§ TASK OBJECTIVE
From the neural network notebook extract below, list each parameter in the definition of the function init_params.

§ EXTRACT PROVIDED
====
# Initialization 
This notebook aims to help gain a better understanding of indicator functions by defining a neural network and training the neural network using a backward pass, which involves using an indicator function.

### Imports 
Import the libraries needed to define the indicator function, neural network, and backward pass

In [1]:
import numpy as np
import matplotlib.pyplot as plt

### Define Parameter Function
Define a function that initializes the value of the weights and biases

In [2]:
def init_params(K, D, sigma_sq_omega):
  # Set seed in order to consistently obtain the same random number
  np.random.seed(0)

  # Input layer
  D_i = 1
  # Output layer
  D_o = 1

  # Construct an empty list for the weights and biases
  all_weights = [None] * (K+1)
  all_biases = [None] * (K+1)

  # Construct an array structure and intialize the weights and biases of the input and output layers. Add varaince to the weights
  all_weights[0] = np.random.normal(size=(D, D_i))*np.sqrt(sigma_sq_omega)
  all_weights[-1] = np.random.normal(size=(D_o, D)) * np.sqrt(sigma_sq_omega)
  all_biases[0] = np.zeros((D,1))
  all_biases[-1]= np.zeros((D_o,1))

  # Construct intermediate hidden layers
  for layer in range(1,K):
    all_weights[layer] = np.random.normal(size=(D,D))*np.sqrt(sigma_sq_omega)
    all_biases[layer] = np.zeros((D,1))
====
§ Records from a data source
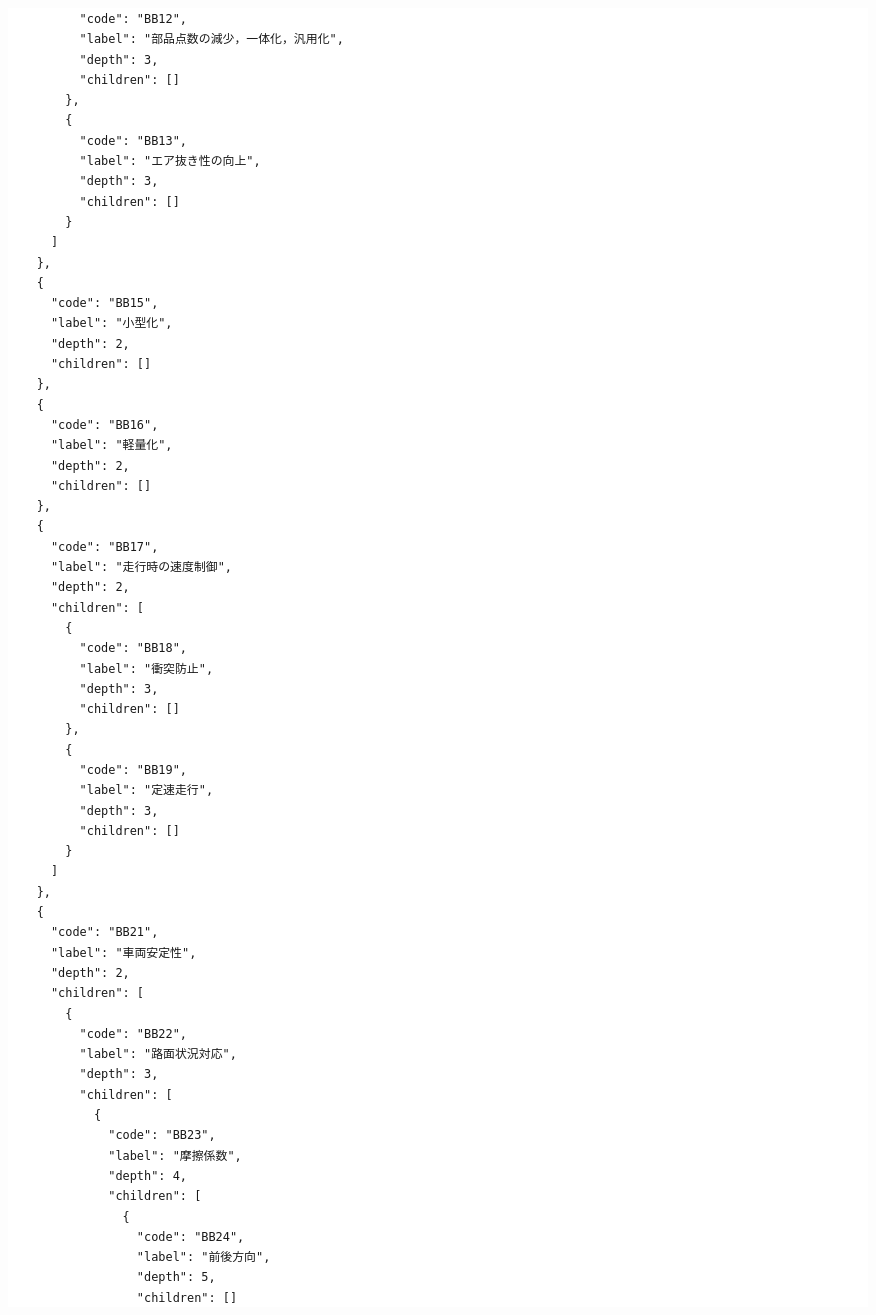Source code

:              "code": "BB12",
              "label": "部品点数の減少，一体化，汎用化",
              "depth": 3,
              "children": []
            },
            {
              "code": "BB13",
              "label": "エア抜き性の向上",
              "depth": 3,
              "children": []
            }
          ]
        },
        {
          "code": "BB15",
          "label": "小型化",
          "depth": 2,
          "children": []
        },
        {
          "code": "BB16",
          "label": "軽量化",
          "depth": 2,
          "children": []
        },
        {
          "code": "BB17",
          "label": "走行時の速度制御",
          "depth": 2,
          "children": [
            {
              "code": "BB18",
              "label": "衝突防止",
              "depth": 3,
              "children": []
            },
            {
              "code": "BB19",
              "label": "定速走行",
              "depth": 3,
              "children": []
            }
          ]
        },
        {
          "code": "BB21",
          "label": "車両安定性",
          "depth": 2,
          "children": [
            {
              "code": "BB22",
              "label": "路面状況対応",
              "depth": 3,
              "children": [
                {
                  "code": "BB23",
                  "label": "摩擦係数",
                  "depth": 4,
                  "children": [
                    {
                      "code": "BB24",
                      "label": "前後方向",
                      "depth": 5,
                      "children": []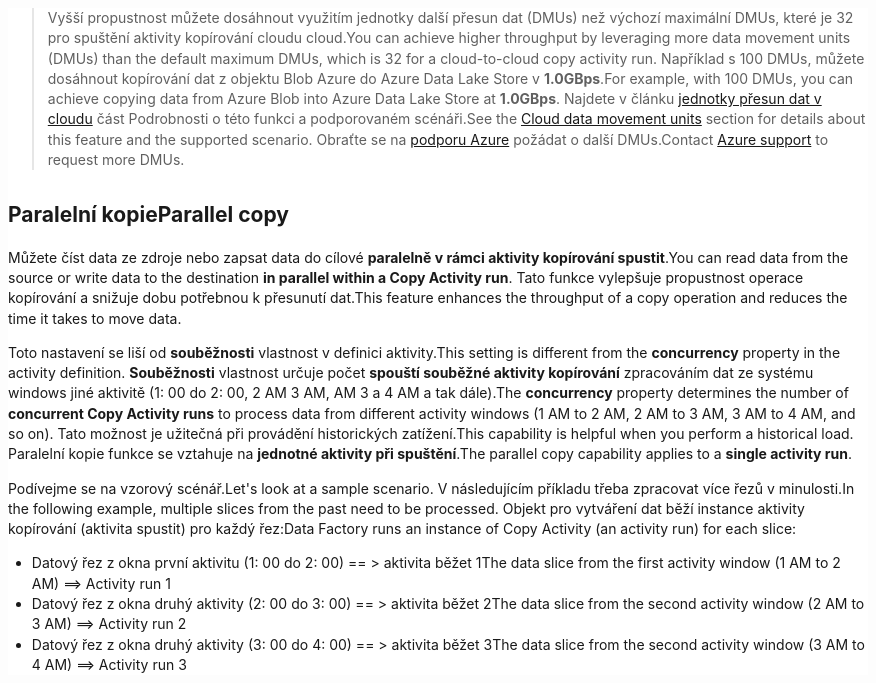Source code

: > <span data-ttu-id="1c0ff-135">Vyšší propustnost můžete dosáhnout využitím jednotky další přesun dat (DMUs) než výchozí maximální DMUs, které je 32 pro spuštění aktivity kopírování cloudu cloud.</span><span class="sxs-lookup"><span data-stu-id="1c0ff-135">You can achieve higher throughput by leveraging more data movement units (DMUs) than the default maximum DMUs, which is 32 for a cloud-to-cloud copy activity run.</span></span> <span data-ttu-id="1c0ff-136">Například s 100 DMUs, můžete dosáhnout kopírování dat z objektu Blob Azure do Azure Data Lake Store v **1.0GBps**.</span><span class="sxs-lookup"><span data-stu-id="1c0ff-136">For example, with 100 DMUs, you can achieve copying data from Azure Blob into Azure Data Lake Store at **1.0GBps**.</span></span> <span data-ttu-id="1c0ff-137">Najdete v článku [jednotky přesun dat v cloudu](#cloud-data-movement-units) část Podrobnosti o této funkci a podporovaném scénáři.</span><span class="sxs-lookup"><span data-stu-id="1c0ff-137">See the [Cloud data movement units](#cloud-data-movement-units) section for details about this feature and the supported scenario.</span></span> <span data-ttu-id="1c0ff-138">Obraťte se na [podporu Azure](https://azure.microsoft.com/support/) požádat o další DMUs.</span><span class="sxs-lookup"><span data-stu-id="1c0ff-138">Contact [Azure support](https://azure.microsoft.com/support/) to request more DMUs.</span></span>

## <a name="parallel-copy"></a><span data-ttu-id="1c0ff-139">Paralelní kopie</span><span class="sxs-lookup"><span data-stu-id="1c0ff-139">Parallel copy</span></span>
<span data-ttu-id="1c0ff-140">Můžete číst data ze zdroje nebo zapsat data do cílové **paralelně v rámci aktivity kopírování spustit**.</span><span class="sxs-lookup"><span data-stu-id="1c0ff-140">You can read data from the source or write data to the destination **in parallel within a Copy Activity run**.</span></span> <span data-ttu-id="1c0ff-141">Tato funkce vylepšuje propustnost operace kopírování a snižuje dobu potřebnou k přesunutí dat.</span><span class="sxs-lookup"><span data-stu-id="1c0ff-141">This feature enhances the throughput of a copy operation and reduces the time it takes to move data.</span></span>

<span data-ttu-id="1c0ff-142">Toto nastavení se liší od **souběžnosti** vlastnost v definici aktivity.</span><span class="sxs-lookup"><span data-stu-id="1c0ff-142">This setting is different from the **concurrency** property in the activity definition.</span></span> <span data-ttu-id="1c0ff-143">**Souběžnosti** vlastnost určuje počet **spouští souběžné aktivity kopírování** zpracováním dat ze systému windows jiné aktivitě (1: 00 do 2: 00, 2 AM 3 AM, AM 3 a 4 AM a tak dále).</span><span class="sxs-lookup"><span data-stu-id="1c0ff-143">The **concurrency** property determines the number of **concurrent Copy Activity runs** to process data from different activity windows (1 AM to 2 AM, 2 AM to 3 AM, 3 AM to 4 AM, and so on).</span></span> <span data-ttu-id="1c0ff-144">Tato možnost je užitečná při provádění historických zatížení.</span><span class="sxs-lookup"><span data-stu-id="1c0ff-144">This capability is helpful when you perform a historical load.</span></span> <span data-ttu-id="1c0ff-145">Paralelní kopie funkce se vztahuje na **jednotné aktivity při spuštění**.</span><span class="sxs-lookup"><span data-stu-id="1c0ff-145">The parallel copy capability applies to a **single activity run**.</span></span>

<span data-ttu-id="1c0ff-146">Podívejme se na vzorový scénář.</span><span class="sxs-lookup"><span data-stu-id="1c0ff-146">Let's look at a sample scenario.</span></span> <span data-ttu-id="1c0ff-147">V následujícím příkladu třeba zpracovat více řezů v minulosti.</span><span class="sxs-lookup"><span data-stu-id="1c0ff-147">In the following example, multiple slices from the past need to be processed.</span></span> <span data-ttu-id="1c0ff-148">Objekt pro vytváření dat běží instance aktivity kopírování (aktivita spustit) pro každý řez:</span><span class="sxs-lookup"><span data-stu-id="1c0ff-148">Data Factory runs an instance of Copy Activity (an activity run) for each slice:</span></span>

* <span data-ttu-id="1c0ff-149">Datový řez z okna první aktivitu (1: 00 do 2: 00) == > aktivita běžet 1</span><span class="sxs-lookup"><span data-stu-id="1c0ff-149">The data slice from the first activity window (1 AM to 2 AM) ==> Activity run 1</span></span>
* <span data-ttu-id="1c0ff-150">Datový řez z okna druhý aktivity (2: 00 do 3: 00) == > aktivita běžet 2</span><span class="sxs-lookup"><span data-stu-id="1c0ff-150">The data slice from the second activity window (2 AM to 3 AM) ==> Activity run 2</span></span>
* <span data-ttu-id="1c0ff-151">Datový řez z okna druhý aktivity (3: 00 do 4: 00) == > aktivita běžet 3</span><span class="sxs-lookup"><span data-stu-id="1c0ff-151">The data slice from the second activity window (3 AM to 4 AM) ==> Activity run 3</span></span>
====
§ RESPONSE TO THE TASK
K, D, sigma_sq_omega